While it’s been a learning curve for the Adirondack Experience and local police along with educational, hospitality, nonprofit, and retail agencies, it’s no less true for Hylton-Patterson.

“I’m learning the real meaning of change,” she said. “I’ve learned about my own capacity and a sense of belonging in a different way. My experiences are similar to those that other Black, brown and bi folks have had who have lived here 20 or 30 years. What they haven’t had was someone who can name it and call it out so we can deal with it.”

Hylton-Patterson’s efforts are fully backed by such institutions as Clarkson University and the DEC, which is not new to the effort of making the region more welcoming. Different is having an Adirondack-based initiative working with them to educate, foster collaboration, and stimulate change.

“Supporting inclusivity in New York’s great outdoors is a priority for the governor, for me, and our agency,” said DEC Commissioner Basil Seggos. “We were big and early supporters of what the Adirondack Diversity is trying to accomplish. I was so excited when they were able to bring on Nicky, who I believe is able to shape and advance a vital dialogue at this point.”

Seggos said that having the dialogue about what it will take to make the Adirondack region more welcoming among all stakeholders is overdue and believes we’re at point where we can make real and sustaining change.

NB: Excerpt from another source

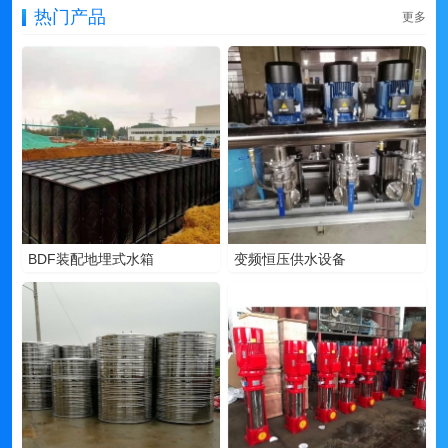
热门产品
更多
BDF装配地埋式水箱
变频恒压供水设备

He feels that Hylton-Patterson brings a lot of energy and credibility, and, without a doubt, is a very strong leader. He said he’s proud to stand with her and pledged the DEC’s continued support, which includes working closely with the State Police and other agencies toward achieving common goals.

Associate Professor and Chief Inclusion Officer at Clarkson Jennifer Ball echoed the importance of Hylton-Patterson’s work and leadership.

“We want our region to thrive and survive, and diversity is an important part of what will make that possible,” said Ball. “The initiative helps us to be more inclusive with everybody, welcome more people in and helps us understand for a very long period in the United States; we haven’t been welcoming everybody to our wide-open spaces like the Adirondacks.”

For Hylton-Patterson, it’s as if all her past work and experiences have led her to be here. She has fallen in love with the Adirondacks and is committed to laying the foundation for long-term benefits. She’s building a strong network of allies like Ball, Kahn, Nelson and Seggos, who are no less determined to open doors, plant seeds, and build networks towards a better future not just for here, but one that can foster change beyond our borders.

(Naj Wikoff lives in Keene Valley. He has been covering events for the Lake Placid News for more than 15 years.)